Neither do I to be honest. And everyone expects different things, different punishments and different approaches to their latest work. There's so many moving parts that I find it very difficult to quantify. One of the best yardsticks of justice, the law, is completely absent which causes problems. When I said 2 years I can see Louis asking where I got that figure from and I wouldn't have an answer. Then you say 5 years which seem like a long time. Then Hadley Freeman rows in with eternity and I'm just lost. We demand moral lives from public figures but what level we demand from who is all over the place. It's very uneven which means personally I find myself on either side of the fence at different times. I could defend your stance one day and then be sick of the whole thing and wonder what Louis is supposed to do the next. I'm not worried or anything but it is interesting. It seems to be an evolving, moving target with no rhyme nor reason to it.

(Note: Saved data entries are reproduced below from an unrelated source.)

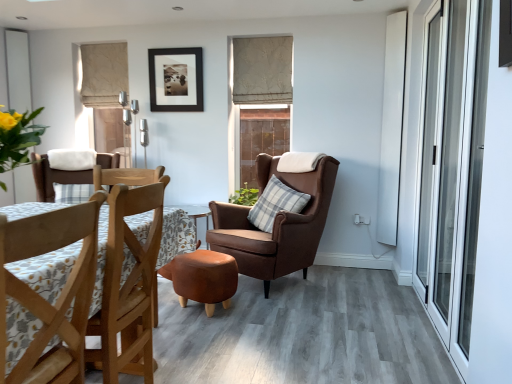
Question: Is leather ottoman at center to the left or to the right of green leafy plant at center in the image?

Choices:
 (A) left
 (B) right

Answer: (A)

Question: Based on their sizes in the image, would you say leather ottoman at center is bigger or smaller than green leafy plant at center?

Choices:
 (A) big
 (B) small

Answer: (A)

Question: Considering the real-world distances, which object is closest to the brown wooden chair at center, arranged as the 2th window when viewed from the left?

Choices:
 (A) green leafy plant at center
 (B) leather ottoman at center
 (C) white matte window at upper left, the second window when ordered from right to left
 (D) wooden chair at lower left, which is counted as the second chair, starting from the left
 (E) black matte picture frame at upper center

Answer: (A)

Question: Which of these objects is positioned closest to the wooden chair at center, marked as the first chair in a back-to-front arrangement?

Choices:
 (A) green leafy plant at center
 (B) beige fabric curtain at upper left, the first curtain positioned from the left
 (C) beige textured curtain at upper center, the 1th curtain when ordered from right to left
 (D) plaid fabric pillow at center
 (E) white matte window at upper left, the 1th window from the left

Answer: (B)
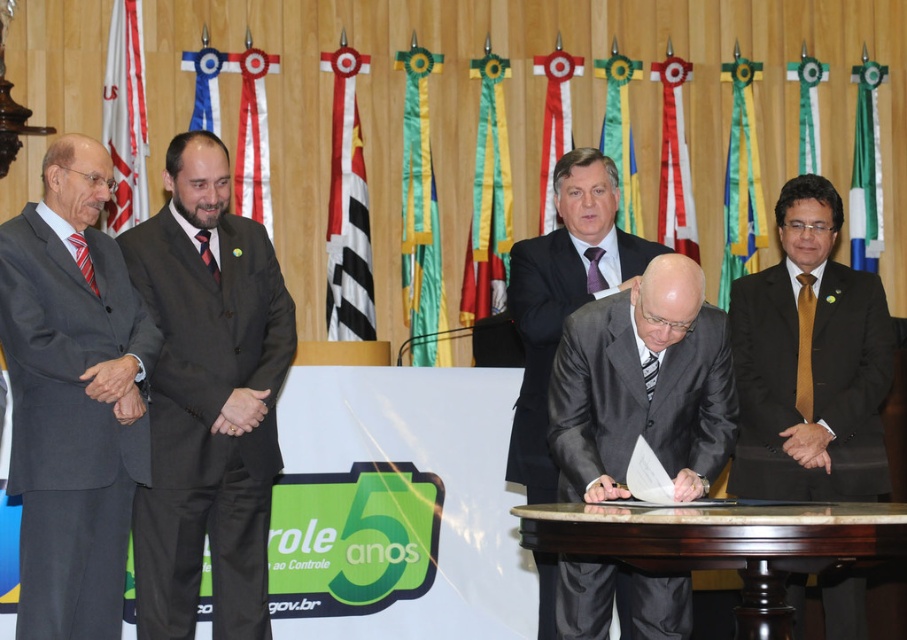
Between matte black suit at right and white and black striped flag at center, which one has less height?

Standing shorter between the two is matte black suit at right.

Which is behind, point (742, 292) or point (340, 125)?

Positioned behind is point (340, 125).

Is point (752, 481) farther from camera compared to point (350, 132)?

No, (752, 481) is in front of (350, 132).

You are a GUI agent. You are given a task and a screenshot of the screen. Output one action in this format:
    pyautogui.click(x=<x>, y=<y>)
    Task: Click on the matte black suit at right
    This screenshot has height=640, width=907.
    Given the screenshot: What is the action you would take?
    pyautogui.click(x=811, y=364)

Does dark gray suit at center have a larger size compared to red fabric flag at left?

Yes.

Is dark gray suit at center thinner than red fabric flag at left?

In fact, dark gray suit at center might be wider than red fabric flag at left.

Is point (162, 449) less distant than point (249, 145)?

Yes, point (162, 449) is in front of point (249, 145).

Locate an element on the screen. The width and height of the screenshot is (907, 640). dark gray suit at center is located at coordinates (207, 401).

Can you confirm if green fabric ribbon at upper center is bigger than blue fabric ribbon at upper left?

Indeed, green fabric ribbon at upper center has a larger size compared to blue fabric ribbon at upper left.

Does green fabric ribbon at upper center lie in front of blue fabric ribbon at upper left?

That is False.

Identify the location of green fabric ribbon at upper center. (807, 108).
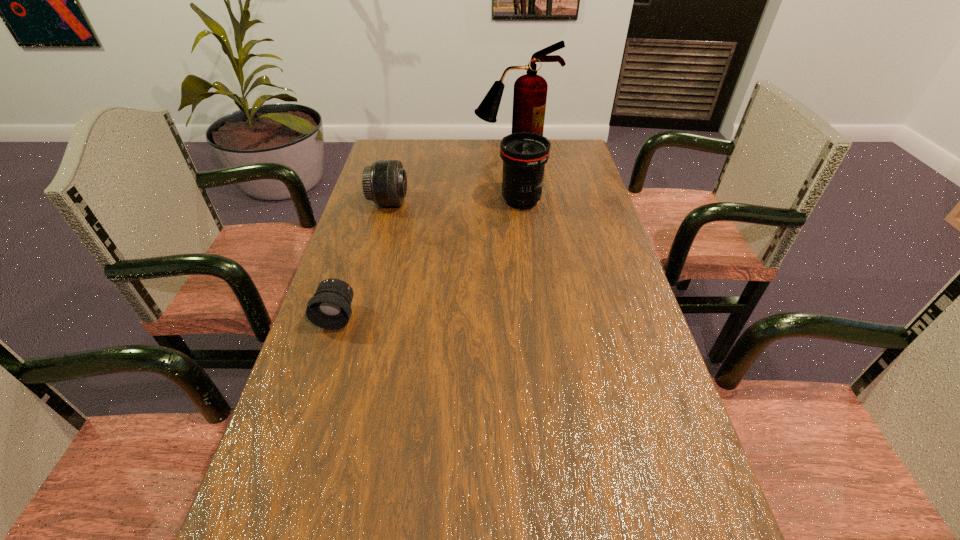
Identify the location of vacant space that satisfies the following two spatial constraints: 1. at the nozzle of the farthest object; 2. on the front-facing side of the third tallest object. (521, 202).

At what (x,y) coordinates should I click in order to perform the action: click on free space that satisfies the following two spatial constraints: 1. on the front-facing side of the third tallest object; 2. at the front element of the nearest telephoto lens. Please return your answer as a coordinate pair (x, y). The width and height of the screenshot is (960, 540). Looking at the image, I should click on (358, 316).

I do envy people who are sure of what they think about it at all times because I've lost that.

I wouldn't trust Hadley Freeman on anything, for what it's worth

checkoutgirl

Quote from: Monsieur Verdoux on January 04, 2019, 12:07:15 PM
I wouldn't trust Hadley Freeman on anything, for what it's worth

She could be right for all we know. Fire Louis out of a cannon into the side of the moon. Make him walk with his trousers down around the sea of tranquility. Give him a telescope so he can look back upon the people of Earth enjoying public masturbation and comedy gigs with abandon. Make VHS tapes of his kids not enjoying expensive university educations and fire it by rocket to his hovel on the dark side of the moon.

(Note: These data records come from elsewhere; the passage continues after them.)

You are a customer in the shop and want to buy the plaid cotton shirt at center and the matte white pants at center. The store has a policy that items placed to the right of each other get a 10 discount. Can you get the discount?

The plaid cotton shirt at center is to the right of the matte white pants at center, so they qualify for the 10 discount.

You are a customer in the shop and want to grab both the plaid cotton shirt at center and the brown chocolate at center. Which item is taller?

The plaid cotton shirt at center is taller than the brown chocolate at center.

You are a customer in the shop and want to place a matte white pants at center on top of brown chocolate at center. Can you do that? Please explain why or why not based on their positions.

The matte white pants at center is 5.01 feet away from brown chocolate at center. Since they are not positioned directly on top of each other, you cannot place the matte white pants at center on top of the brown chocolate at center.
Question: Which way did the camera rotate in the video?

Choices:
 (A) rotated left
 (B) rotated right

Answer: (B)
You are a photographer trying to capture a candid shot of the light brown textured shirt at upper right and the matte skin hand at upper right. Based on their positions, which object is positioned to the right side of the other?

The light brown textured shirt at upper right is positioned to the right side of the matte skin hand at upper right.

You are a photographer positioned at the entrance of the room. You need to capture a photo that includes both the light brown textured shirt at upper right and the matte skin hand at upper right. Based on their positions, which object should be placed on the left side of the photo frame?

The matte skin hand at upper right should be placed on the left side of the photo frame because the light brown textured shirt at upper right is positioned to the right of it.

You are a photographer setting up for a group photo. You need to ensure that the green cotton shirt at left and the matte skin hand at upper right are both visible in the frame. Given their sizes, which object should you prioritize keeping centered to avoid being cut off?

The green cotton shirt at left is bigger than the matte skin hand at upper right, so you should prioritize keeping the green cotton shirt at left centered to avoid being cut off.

a woman who doesn't like watching men honk off is accidentally fired into his moon hovel, THE ONE THING WE DIDN'T WANT TO HAPPEN

Cuellar

Quote from: Monsieur Verdoux on January 04, 2019, 10:51:38 AM
taken a more behind the scenes type job that doesn't involve being a public figure

Like a job in a wanking factory


checkoutgirl

Quote from: Monsieur Verdoux on January 04, 2019, 12:30:53 PM
a woman who doesn't like watching men honk off is accidentally fired into his moon hovel, THE ONE THING WE DIDN'T WANT TO HAPPEN

Ha!

Petey Pate

It's kinda amusing to see Louis CK be embraced as an alt-right savior on 4chan and reddit, despite the fact he publicly endorsed Hillary Clinton for president (his main reason being because she's a mother) and how in the past he was frequently decried as Louis CuCK for being comparatively liberal on Opie and Anthony.

There's also this scene in Horace and Pete, which is odd viewing in light of his recent 'attack helicopter' material on gender identity.

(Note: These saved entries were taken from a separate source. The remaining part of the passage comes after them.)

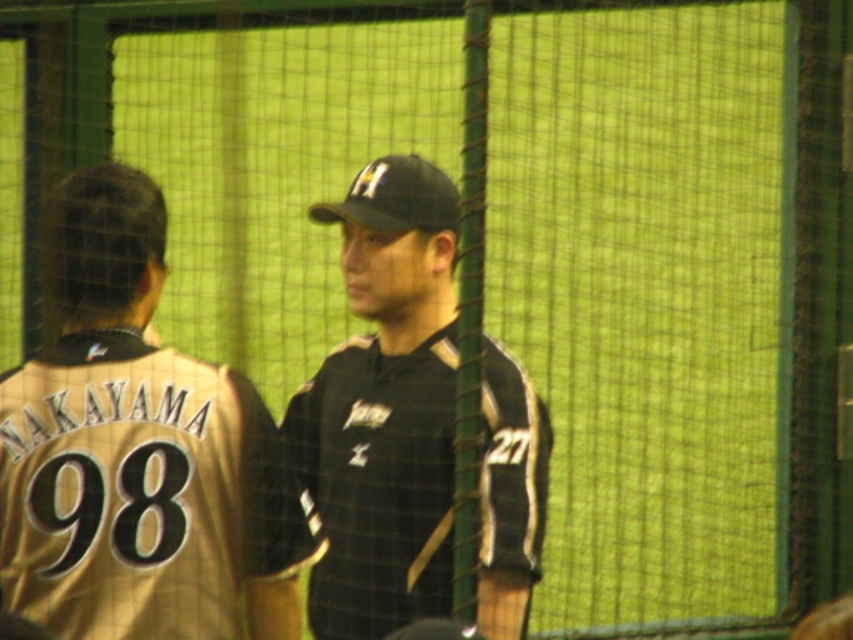
You are a photographer standing at the back of the batting cage. You want to take a photo that includes both the gold jersey at left and the black matte uniform at center. Which of the two should you focus on first to ensure both are in clear focus?

The gold jersey at left is closer to the viewer than the black matte uniform at center. To ensure both are in clear focus, you should focus on the gold jersey at left first since it is closer, and the depth of field will extend to the black matte uniform at center.

You are a photographer standing at the center of the baseball field. You want to take a photo that includes both the point at coordinates point (144, 284) and point (372, 164). Which point should you focus on first to ensure both are in focus?

You should focus on point (144, 284) first because it is closer to the camera than point (372, 164). This ensures that both points will be within the depth of field and in focus.

Consider the image. Where is the gold jersey at left located in the image?

The gold jersey at left is located at point (135, 451).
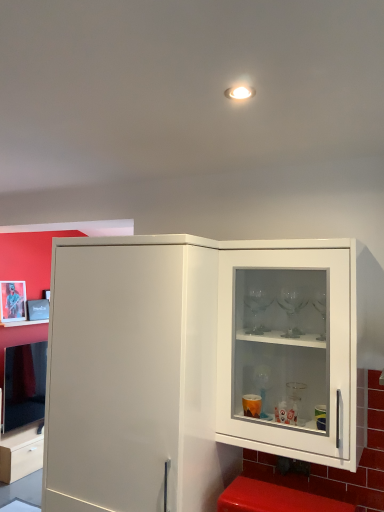
Question: Is metallic silver picture frame at upper left situated inside white glossy cabinet at right or outside?

Choices:
 (A) outside
 (B) inside

Answer: (A)

Question: Considering the relative positions of metallic silver picture frame at upper left and white glossy cabinet at right in the image provided, is metallic silver picture frame at upper left to the left or to the right of white glossy cabinet at right?

Choices:
 (A) left
 (B) right

Answer: (A)

Question: Which object is the farthest from the metallic silver picture frame at upper left?

Choices:
 (A) white glossy cabinet at right
 (B) white glossy cabinet door at center
 (C) red plastic step stool at lower right

Answer: (C)

Question: Which object is the farthest from the red plastic step stool at lower right?

Choices:
 (A) metallic silver picture frame at upper left
 (B) white glossy cabinet at right
 (C) white glossy cabinet door at center

Answer: (A)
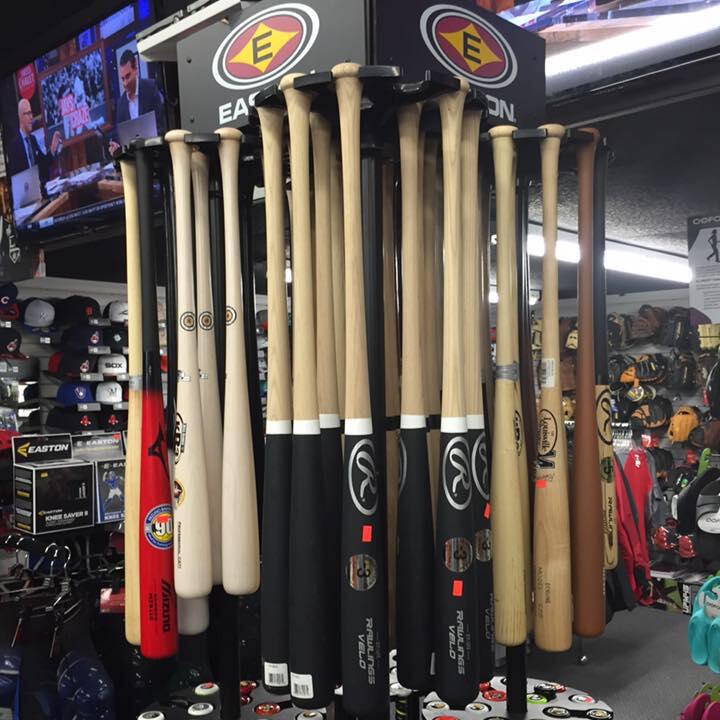
Where is `television`? television is located at coordinates (65, 106).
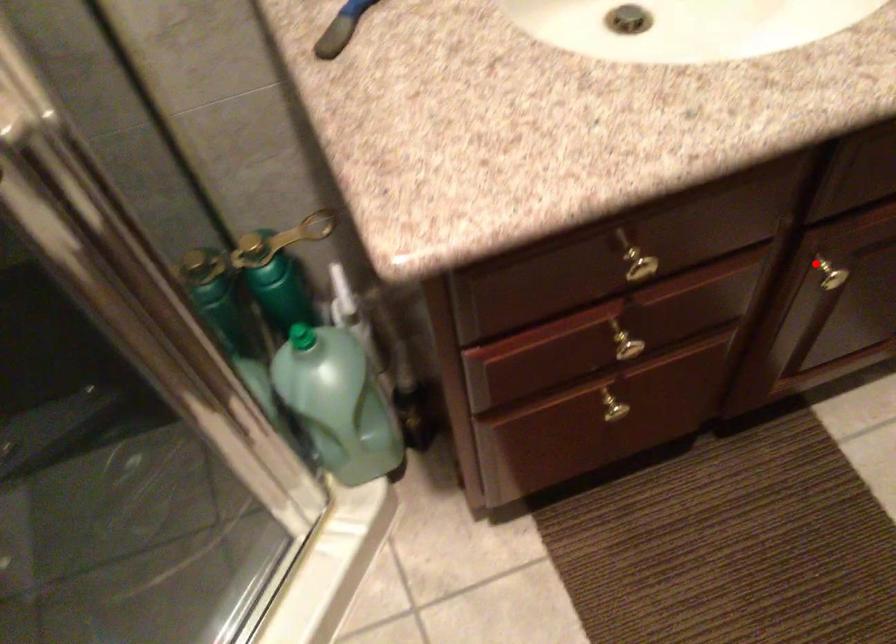
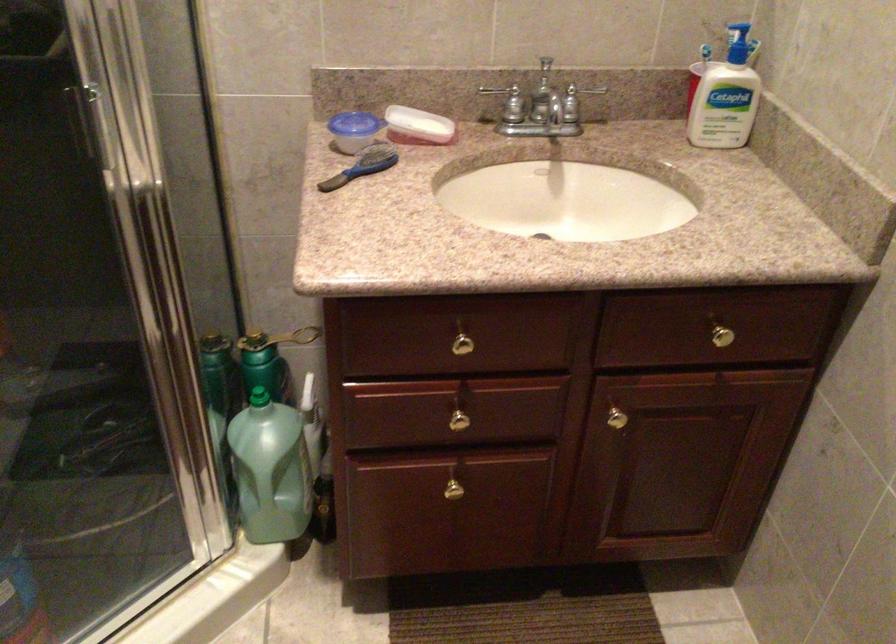
Where in the second image is the point corresponding to the highlighted location from the first image?

(612, 411)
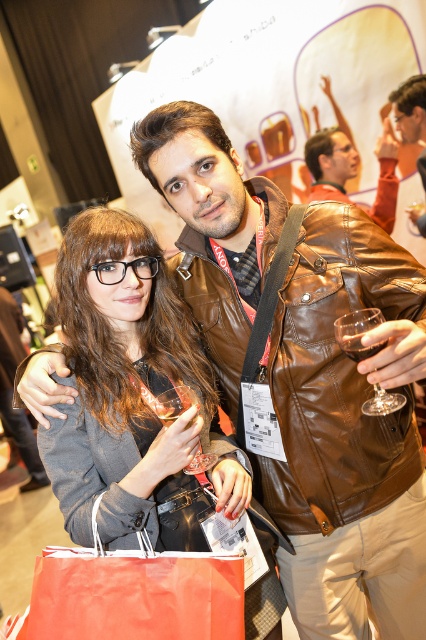
You are at the event and need to place your orange paper bag at lower left somewhere. Based on the scene, where would be a logical place to put it?

The orange paper bag at lower left is located at point (x=135, y=595), so you could place it on the floor near the individuals or on a nearby table if available.

You are at a conference and need to grab a drink quickly. You see a transparent glass at right and a clear glass wine glass at lower left. Which one is closer to you?

The transparent glass at right is closer to you because it is in front of the clear glass wine glass at lower left.

You are at a conference and need to grab your drink quickly. Which item should you reach for first to get the transparent glass at right without moving the orange paper bag at lower left?

The transparent glass at right is behind the orange paper bag at lower left, so you should reach for the orange paper bag at lower left first to access the transparent glass at right.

https://www.youtube.com/watch?v=KHrXtzYC0Jc

checkoutgirl

Is that the scene where he boffs a trans person? (has whiteknighting intimate relations with a transnormative genderqueer). To be honest I was more shocked by the scene where Steve Buscemi puts vaseline on his nips for some reason.

(Edited out transphobic term, please avoid this kind of shit - BAdmin)

St_Eddie

Quote from: checkoutgirl on January 04, 2019, 02:52:43 PM
To be honest I was more shocked by the scene where Steve Buscemi puts vaseline on his nips for some reason.

Oh, stop.  You're getting me all hot and bothered!

Thursday

Quote from: checkoutgirl on January 04, 2019, 10:15:01 AM
Aren't there instances where the justice system go ahead and prosecute anyway even if the victim don't press charges? Why aren't they pressing charges?

Probably because of what women who do press charges on issues like this have to go through.

grassbath

Quote from: Petey Pate on January 04, 2019, 01:51:36 PM

There's also this scene in Horace and Pete, which is odd viewing in light of his recent 'attack helicopter' material on gender identity.

https://www.youtube.com/watch?v=KHrXtzYC0Jc

This floored me when I first saw it, but it feels pretty besmirched now. Not by the wanking stuff - I could just about put that out of my mind to applaud the guy who wrote and performed that scene.

But I'm really disgusted by the sheer hypocrisy and cognitive dissonance involved in writing and performing that scene, and then clawing back depressing Cheap Laffs from an audience who *he knows* don't know any better. With that scene in mind, he's willingly stooping to their level, willingly pandering to cunts that *he knows* are actively making the world a worse place for others. That's the shittest part.